From: “Mahaney, Mark “
Date: Mon, 19 Apr 2010 11:18:10 -0400
To: Undisclosed recipients
Subject: Flash: YHOO: YHOO Q1:10 “Cheat Sheet”

Yahoo! is expected to report Q1 earnings on April 20th, after the close. For the March quarter, we are looking for Gross Revenue of $1.63B, Net Revenue of $1.16B, EBIT of $100MM and GAAP EPS of $0.09 vs. consensus estimates of Gross Revenue of approximately $1.63B, Net Revenue of $1.17B, EBIT of $108MM, and GAAP EPS of $0.09. Based on intra-quarter channel checks and our model sensitivity work, we believe Street Q1 estimates are reasonable, with no material signs of upwards or downwards variance. We do note that YHOO will give additional detail on one-time payments and cost savings from the YHOO-MSFT Search deal, which received regulatory approval in Q1.

Read-Thru From Google’s Q1 Results–We believe GOOG’s Q1 results provided a modestly positive read-thru for YHOO’s Q1 EPS results. Google’s U.S. revenue growth showed Y/Y acceleration (even after we adjusted for its Nexus One sales), and Google noted that it saw strength in every vertical, including Retail, Travel, Entertainment, Finance and CPG. Google also noted that Q1 showed a resurgence among large advertisers. We note that Yahoo!’s business is heavily weighted towards the U.S., and that its key verticals include Finance, CPG, Autos, and Entertainment. Finally, YHOO has a strong focus on large, branded advertisers, so we believe Google’s Q1 results should provide a positive outlook for YHOO Q1.

Our YHOO Q1 “Cheat Sheet” [see embedded below]–On page 2, we provide a one-page grid of what we would view as Positive, Neutral & Negative results for YHOO on Key Q1 P&L Items, Key Q1 Underlying Metrics, and Q2 Guidance. This Cheat Sheet will hopefully provide a guide to interpreting YHOO’s results.
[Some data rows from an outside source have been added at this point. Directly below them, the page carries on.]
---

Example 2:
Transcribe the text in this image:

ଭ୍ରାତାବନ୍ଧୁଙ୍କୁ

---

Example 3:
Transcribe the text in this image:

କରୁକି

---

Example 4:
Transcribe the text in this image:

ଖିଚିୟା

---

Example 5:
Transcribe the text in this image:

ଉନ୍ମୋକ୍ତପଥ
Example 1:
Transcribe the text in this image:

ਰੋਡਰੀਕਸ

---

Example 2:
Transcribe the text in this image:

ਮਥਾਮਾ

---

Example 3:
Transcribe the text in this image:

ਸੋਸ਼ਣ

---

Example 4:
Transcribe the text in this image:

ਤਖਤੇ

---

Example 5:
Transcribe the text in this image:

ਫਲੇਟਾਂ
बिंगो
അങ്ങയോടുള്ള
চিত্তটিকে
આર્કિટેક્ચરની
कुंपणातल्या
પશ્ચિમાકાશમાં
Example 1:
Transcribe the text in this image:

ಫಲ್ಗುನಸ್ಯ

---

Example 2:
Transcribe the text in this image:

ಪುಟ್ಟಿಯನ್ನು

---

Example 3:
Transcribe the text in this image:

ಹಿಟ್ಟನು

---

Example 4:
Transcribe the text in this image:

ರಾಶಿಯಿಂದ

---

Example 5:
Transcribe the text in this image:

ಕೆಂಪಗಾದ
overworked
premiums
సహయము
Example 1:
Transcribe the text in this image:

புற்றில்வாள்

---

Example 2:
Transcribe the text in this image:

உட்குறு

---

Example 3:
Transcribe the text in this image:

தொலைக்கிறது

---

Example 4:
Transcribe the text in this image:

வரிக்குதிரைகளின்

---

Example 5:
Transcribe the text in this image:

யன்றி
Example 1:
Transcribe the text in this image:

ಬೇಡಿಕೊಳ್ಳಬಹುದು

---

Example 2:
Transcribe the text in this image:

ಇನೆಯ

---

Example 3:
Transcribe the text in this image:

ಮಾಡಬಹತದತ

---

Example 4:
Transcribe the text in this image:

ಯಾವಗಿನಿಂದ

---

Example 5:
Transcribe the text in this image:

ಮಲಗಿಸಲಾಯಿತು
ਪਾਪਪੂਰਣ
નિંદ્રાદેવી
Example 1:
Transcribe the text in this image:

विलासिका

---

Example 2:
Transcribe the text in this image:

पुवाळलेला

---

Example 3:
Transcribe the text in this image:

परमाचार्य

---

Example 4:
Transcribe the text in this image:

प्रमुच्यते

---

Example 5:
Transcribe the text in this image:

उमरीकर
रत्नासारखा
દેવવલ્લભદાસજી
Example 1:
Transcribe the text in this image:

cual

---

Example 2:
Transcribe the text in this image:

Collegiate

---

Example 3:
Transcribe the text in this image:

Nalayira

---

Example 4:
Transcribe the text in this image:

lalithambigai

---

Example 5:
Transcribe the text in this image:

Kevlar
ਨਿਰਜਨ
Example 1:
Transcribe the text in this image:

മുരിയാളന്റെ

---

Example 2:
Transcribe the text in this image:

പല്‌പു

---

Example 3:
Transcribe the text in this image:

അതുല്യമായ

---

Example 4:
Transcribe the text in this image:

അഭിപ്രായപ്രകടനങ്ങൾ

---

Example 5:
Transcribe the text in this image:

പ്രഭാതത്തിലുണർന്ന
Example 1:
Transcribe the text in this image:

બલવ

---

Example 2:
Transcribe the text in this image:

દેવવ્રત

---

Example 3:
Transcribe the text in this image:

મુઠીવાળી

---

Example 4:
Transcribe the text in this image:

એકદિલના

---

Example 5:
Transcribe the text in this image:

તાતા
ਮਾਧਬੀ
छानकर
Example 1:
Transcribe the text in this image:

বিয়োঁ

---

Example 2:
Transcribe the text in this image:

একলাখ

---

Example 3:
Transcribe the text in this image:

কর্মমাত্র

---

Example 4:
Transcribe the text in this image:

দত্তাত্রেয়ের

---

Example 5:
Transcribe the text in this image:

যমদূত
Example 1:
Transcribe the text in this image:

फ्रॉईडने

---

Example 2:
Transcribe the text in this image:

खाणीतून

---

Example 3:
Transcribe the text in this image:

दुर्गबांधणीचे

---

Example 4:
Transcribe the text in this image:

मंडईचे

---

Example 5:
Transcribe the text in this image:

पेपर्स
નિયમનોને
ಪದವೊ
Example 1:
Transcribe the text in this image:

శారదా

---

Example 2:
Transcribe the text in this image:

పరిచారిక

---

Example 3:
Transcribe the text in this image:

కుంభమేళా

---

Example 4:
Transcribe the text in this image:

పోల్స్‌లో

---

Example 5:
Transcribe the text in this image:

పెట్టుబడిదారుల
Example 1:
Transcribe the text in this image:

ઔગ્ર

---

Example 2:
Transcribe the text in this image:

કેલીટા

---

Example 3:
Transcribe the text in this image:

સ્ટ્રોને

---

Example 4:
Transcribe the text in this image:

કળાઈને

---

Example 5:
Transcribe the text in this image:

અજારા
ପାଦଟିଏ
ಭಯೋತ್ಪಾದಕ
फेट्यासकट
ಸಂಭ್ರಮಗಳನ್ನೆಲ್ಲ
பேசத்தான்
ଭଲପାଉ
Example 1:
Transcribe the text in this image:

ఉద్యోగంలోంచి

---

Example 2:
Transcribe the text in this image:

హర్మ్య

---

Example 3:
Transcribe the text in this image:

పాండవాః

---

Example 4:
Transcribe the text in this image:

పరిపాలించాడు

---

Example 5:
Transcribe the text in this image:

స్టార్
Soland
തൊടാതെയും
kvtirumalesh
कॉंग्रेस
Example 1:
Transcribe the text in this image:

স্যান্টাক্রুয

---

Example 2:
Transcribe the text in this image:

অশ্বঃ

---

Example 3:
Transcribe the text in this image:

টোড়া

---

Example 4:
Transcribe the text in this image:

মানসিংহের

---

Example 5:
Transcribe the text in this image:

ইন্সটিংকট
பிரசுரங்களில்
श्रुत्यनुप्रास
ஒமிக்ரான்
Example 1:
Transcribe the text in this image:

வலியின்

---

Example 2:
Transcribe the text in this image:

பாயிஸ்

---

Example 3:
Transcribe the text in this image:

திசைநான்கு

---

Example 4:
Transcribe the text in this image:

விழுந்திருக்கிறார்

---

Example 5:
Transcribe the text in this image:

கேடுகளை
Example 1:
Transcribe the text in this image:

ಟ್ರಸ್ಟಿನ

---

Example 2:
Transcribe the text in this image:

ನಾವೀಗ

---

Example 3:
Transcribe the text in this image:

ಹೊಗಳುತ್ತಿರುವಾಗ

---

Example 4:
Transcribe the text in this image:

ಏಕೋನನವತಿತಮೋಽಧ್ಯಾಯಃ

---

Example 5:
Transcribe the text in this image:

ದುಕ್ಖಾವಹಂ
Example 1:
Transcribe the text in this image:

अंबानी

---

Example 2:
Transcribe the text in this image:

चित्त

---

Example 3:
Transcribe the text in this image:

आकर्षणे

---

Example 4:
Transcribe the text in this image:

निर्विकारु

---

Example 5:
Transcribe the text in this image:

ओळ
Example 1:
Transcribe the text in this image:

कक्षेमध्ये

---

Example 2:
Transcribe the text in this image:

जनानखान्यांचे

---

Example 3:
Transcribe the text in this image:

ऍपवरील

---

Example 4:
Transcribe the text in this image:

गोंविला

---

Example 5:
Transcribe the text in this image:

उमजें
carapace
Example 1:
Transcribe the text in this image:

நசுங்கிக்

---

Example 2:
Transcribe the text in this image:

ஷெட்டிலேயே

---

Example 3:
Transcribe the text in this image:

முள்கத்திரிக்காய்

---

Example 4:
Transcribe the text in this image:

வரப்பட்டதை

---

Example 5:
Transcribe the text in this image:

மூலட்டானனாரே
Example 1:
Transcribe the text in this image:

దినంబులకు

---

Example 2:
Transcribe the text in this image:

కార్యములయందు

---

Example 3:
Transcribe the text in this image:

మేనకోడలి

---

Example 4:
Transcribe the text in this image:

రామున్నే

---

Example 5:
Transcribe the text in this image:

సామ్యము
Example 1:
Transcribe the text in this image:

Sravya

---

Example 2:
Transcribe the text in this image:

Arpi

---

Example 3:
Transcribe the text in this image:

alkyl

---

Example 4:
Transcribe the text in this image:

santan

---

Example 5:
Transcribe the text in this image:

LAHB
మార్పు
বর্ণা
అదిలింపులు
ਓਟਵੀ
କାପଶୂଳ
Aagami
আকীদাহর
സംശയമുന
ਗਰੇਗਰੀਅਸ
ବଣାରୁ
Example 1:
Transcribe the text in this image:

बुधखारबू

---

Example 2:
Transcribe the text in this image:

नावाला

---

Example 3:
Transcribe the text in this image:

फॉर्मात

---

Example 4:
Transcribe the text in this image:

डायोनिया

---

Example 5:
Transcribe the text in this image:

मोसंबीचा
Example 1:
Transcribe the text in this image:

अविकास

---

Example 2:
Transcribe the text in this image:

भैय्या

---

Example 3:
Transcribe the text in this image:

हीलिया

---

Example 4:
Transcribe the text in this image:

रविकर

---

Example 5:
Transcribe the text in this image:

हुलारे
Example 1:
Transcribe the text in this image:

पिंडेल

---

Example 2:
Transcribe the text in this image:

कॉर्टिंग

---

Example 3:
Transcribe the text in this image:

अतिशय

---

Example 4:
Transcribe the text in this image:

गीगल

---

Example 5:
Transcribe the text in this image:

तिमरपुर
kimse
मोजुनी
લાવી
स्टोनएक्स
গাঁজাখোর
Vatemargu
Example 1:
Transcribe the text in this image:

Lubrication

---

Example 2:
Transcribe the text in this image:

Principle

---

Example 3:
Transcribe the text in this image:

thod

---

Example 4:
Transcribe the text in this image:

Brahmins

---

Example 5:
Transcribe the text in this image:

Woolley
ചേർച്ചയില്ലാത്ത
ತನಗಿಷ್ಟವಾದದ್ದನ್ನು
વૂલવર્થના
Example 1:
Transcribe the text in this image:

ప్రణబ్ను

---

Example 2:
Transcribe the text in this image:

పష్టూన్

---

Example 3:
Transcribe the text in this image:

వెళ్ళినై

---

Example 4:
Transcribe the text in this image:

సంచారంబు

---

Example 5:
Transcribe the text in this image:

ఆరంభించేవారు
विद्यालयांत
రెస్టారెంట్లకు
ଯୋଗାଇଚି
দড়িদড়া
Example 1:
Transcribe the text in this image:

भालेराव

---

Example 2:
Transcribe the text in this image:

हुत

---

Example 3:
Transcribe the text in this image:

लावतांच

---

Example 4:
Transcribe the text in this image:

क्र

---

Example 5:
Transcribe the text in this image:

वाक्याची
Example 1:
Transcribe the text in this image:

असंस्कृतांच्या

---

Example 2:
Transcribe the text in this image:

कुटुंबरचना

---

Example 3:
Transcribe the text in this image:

We reiterate our Buy & $22 PT–Our Long Thesis: 1) YHOO will participate in an Ad recovery that is already showing real traction on the ‘Net; 2) New management focus significantly increases odds of sustained operating margin expansion; 3) YHOO has highly attractive Asian Internet portfolio & 4) @ 6X ’10 EV/EBITDA, YHOO shares don’t fully reflect 1, 2, 3… We view YHOO as the Large Cap Internet Turnaround/Value Play.